With that done, we can now apply fitted Q-learning with a linear regressor. 
Below we perform 100 episodes, where each epsiode consists of a random walk (consisting of no more than N steps). 
If the goal is reached, we interrupt the episode.

In [30]:
epsilon = 0.1 # the epsilon value for greedy exploration
measurements = None # this will contain all of our measurements
actions = None # this will contain all of our actions
total_rewards = None # this will contain all of our future rewards
regressor = LinearRegressor(measurement_dimension)
reward_history = []

for n in range(0, 100):
   run_measurements = []
   run_actions = []
   total_reward = 0
   # just do a random walk
   while True:
       u = random.random()
       measurement = env.getSensors()
       if u > epsilon and n > 5:
          predicted_rewards = regressor.predict(measurement)
          action = Action(np.argmax(predicted_rewards))
       else:
          action = Action(random.randint(0, 3))
       task.performAction(action)
       reward = task.getReward()
       total_reward += reward
       run_actions.append(int(action))  
       run_measurements.append(measurement)
       if task.isFinished():
          task.reset()
          break

   episode_len = len(run_measurements)

   if measurements is None:
      measurements = np.vstack(run_measurements)
      actions = np.array(run_actions, dtype=int)
      total_rewards = total_reward*np.ones((episode_len,))
   else:
      measurements = np.concatenate((measurements, np.vstack(run_measurements)), 0)
      actions = np.concatenate((actions, np.array(run_actions, dtype=int)), 0)
      total_rewards = np.concatenate((total_rewards, total_reward*np.ones((episode_len,))), 0)

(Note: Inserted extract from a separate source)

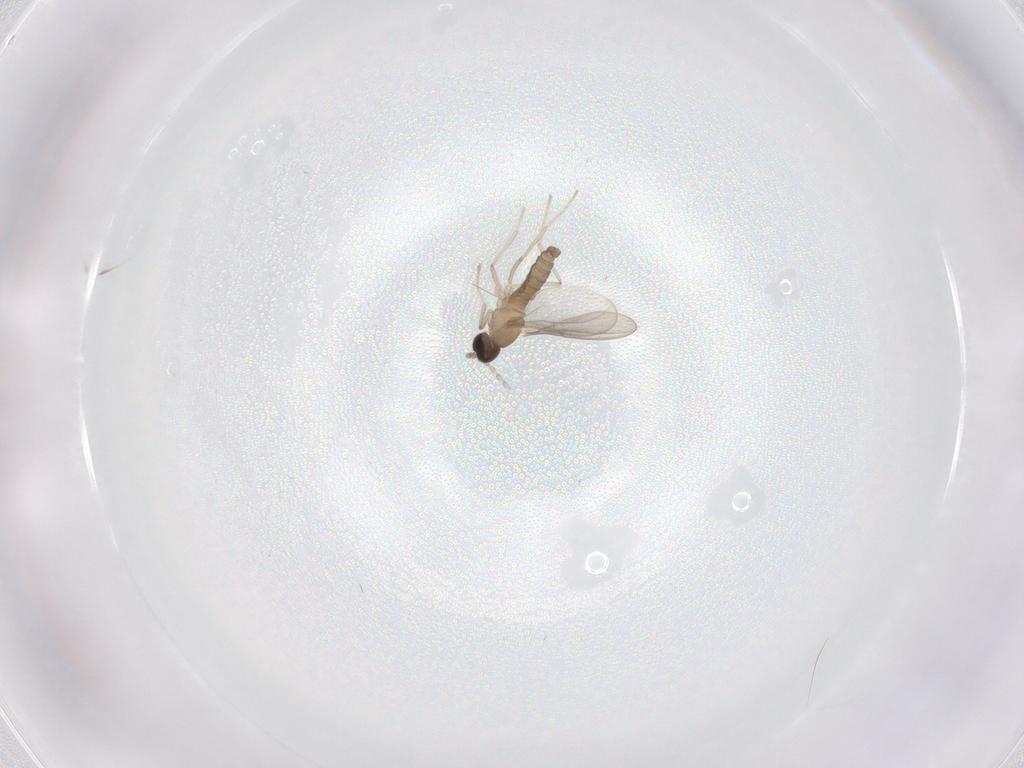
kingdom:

   reward_history.append(total_reward)
   # here, we should update our estimates of the q-values
   regressor.fit(measurements, actions, total_rewards)

print("Reward history:")
print(reward_history)
print("Mean reward:")
print(np.mean(reward_history))

Reward history:
[942, -250, 845, 891, -250, -250, 778, -250, 865, 973, 812, 806, 875, -250, -250, 897, 821, 896, 865, 963, 784, 955, -250, 986, 933, 927, 974, 992, 978, 987, 987, 992, 990, 992, 990, 986, 990, 988, 988, 990, 992, 990, 990, 992, 990, 988, 992, 988, 992, 990, 990, 992, 992, 990, 990, 992, 990, 983, 945, 963, 955, 939, 990, 986, 992, 990, 976, 976, 978, 937, 980, 968, 908, 979, 919, 992, 992, 977, 979, 982, 961, 980, 972, 974, 899, 926, 992, 925, 987, 955, 932, 986, 984, 968, 988, 951, 974, 979, 988, 974]
Mean reward:
873.09


Now, your task is to apply neural fitted Q-learning to the problem. 

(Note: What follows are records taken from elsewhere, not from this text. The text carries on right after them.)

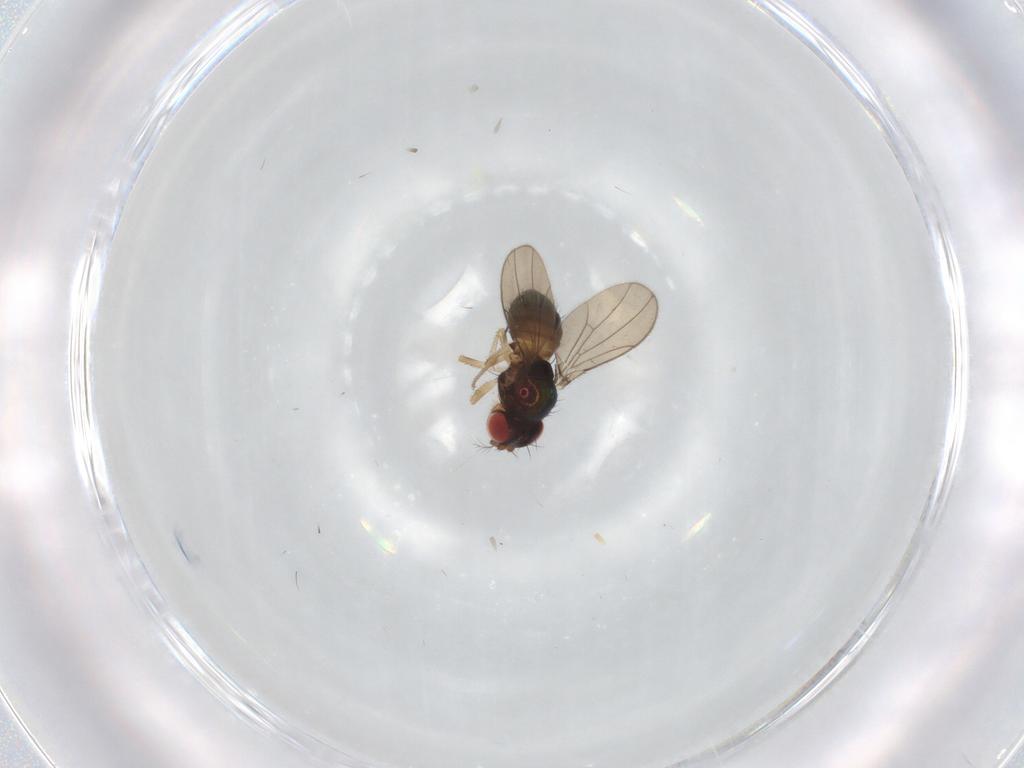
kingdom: Animalia
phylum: Arthropoda
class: Insecta
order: Diptera
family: Drosophilidae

Hint 1: use PyBrain -- it has all you need! Class ActionValueNetwork implements a neural network, and class NFQ implements the algorithm itself.

Hint 2: You might want to make the episodes longer to give your network more experience. For that, you can modify 
the value episode_length of the NavigationTask class

Hint 3: You might also want to make your task simpler by reducing the dimensionality of your measurements (e.g., use PCA). For that, you can possibly modify the getObservation() method of the NavigationTask class.

Hint 4: Finally, try to play around with the reward function -- method getReward of the NavigationTask class.